> The Sanitizer API is a proposed new browser API to bring a safe and easy-to-use capability to sanitize HTML into the web platform [and] is currently being incubated in the Sanitizer API WICG, with the goal of bringing this to the WHATWG.
Which would replace the need for sanitizing user-entered content with libraries like DOMPurify by having it built into the browser's API.
The proposed specification has additional information: https://github.com/WICG/sanitizer-api/
The theory is that the parse->serialize->parse round-trip is not idempotent and that sanitization is element context-dependent, so having a pure string->string function opens a new class of vulnerabilities. Having a stateful setHTML() function defined on elements means the HTML context-specific rules for tables, SVG, MathML etc. are baked in, and eliminates double-parsing errors.

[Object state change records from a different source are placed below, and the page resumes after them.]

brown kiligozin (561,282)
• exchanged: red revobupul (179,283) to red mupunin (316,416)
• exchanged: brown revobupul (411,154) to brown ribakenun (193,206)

Are MXSS errors actually that common?
Seriously, we got CSP before setHTML() WTF!
CSP is nasty. Removing essential functionality to mitigate possible security flaws, ignoring the developer's intent. CSP is like taping your mouth shut to lose weight... But you still sit through 3 meals a day... Basically smashing the food against your face.

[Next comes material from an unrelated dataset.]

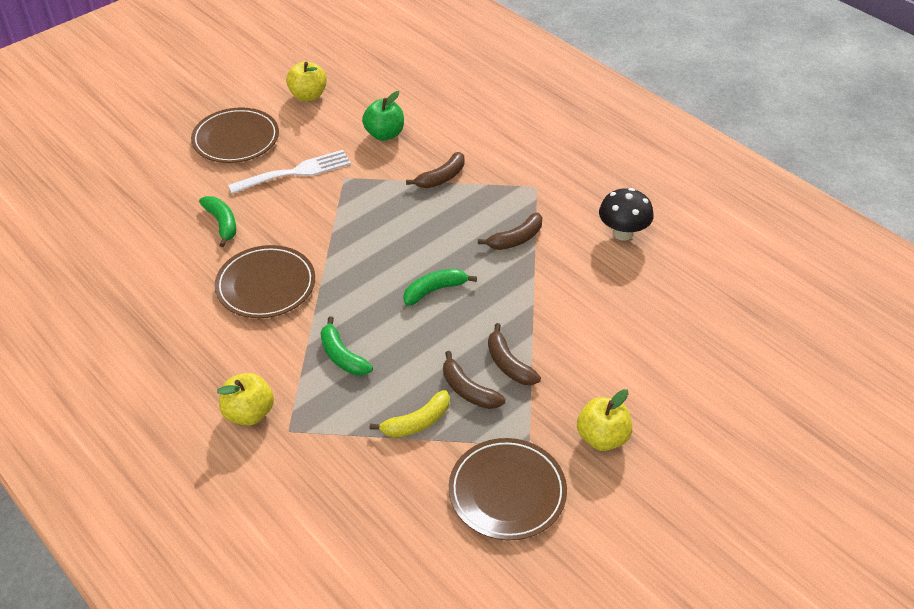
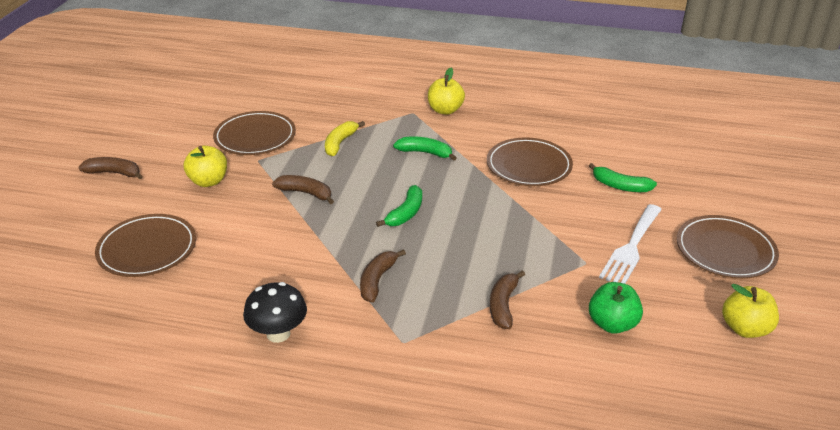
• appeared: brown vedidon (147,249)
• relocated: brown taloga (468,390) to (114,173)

No, the reason is that the problem is underspecified and unsatisfiable.
The whole notion of HTML "sanitization" is the ultimate "just do what I mean". It's the customer who cannot articulate what they need. It's «Hey, how about if there were some sort of `import "nobugs"`?»
"HTML sanitization" is never going to be solved because it's not solvable.
There's no getting around knowing whether or any arbitrary string is legitimate markup from a trusted source or some untrusted input that needs to be treated like text. This is a hard requirement. (And if you already have this information, then the necessary tools have been available for years—decades, even: `innerHTML` and `textContent`—or if you don't like the latter, then it's trivial to write your own `escapeText` subroutine that's correct, well-formed, and sound.) No new DOMPurify alternative or native API baked into the browser is going to change this, ever.
I think maybe a better api would be to add an unsafe html tag so it would look something like:
<unsafe>
all unsafe code here
</unsafe>
Then if the browsers do indeed support it, it would work even without javascript.But in any case, you really should be validating everything server side.
Well this is clearly wrong isn't it? You need a whitelist of elements, not a blacklist. That lesson is at least 2 decades old.
You don’t want developers trying to rely on client-only sanitization for user input submitted to the server. Sanitizing while setting a user-face UI makes sense.
This is why people should really use XHTML, the strict XML dialect of HTML, in order to avoid these nasty parsing surprises. It has the predictable behavior that you want.
In XHTML, the code does exactly what it says it does. If you write <table><a></a></table> like the example on the mXSS page, then you get a table element and an anchor child. As another example, if you write <table><td>xyz</td></table>, that's exactly what you get, and there are no implicit <tbody> or <tr> inserted inside.
It's just wild as I continue to watch the world double down for decades on HTML and all its wild behavior in parsing. Furthermore, HTML's syntax is a unique snowflake, whereas XML is a standardized language that just so happens to be used in SVG, MathML, Atom, and other standards - no need to relearn syntax every single time.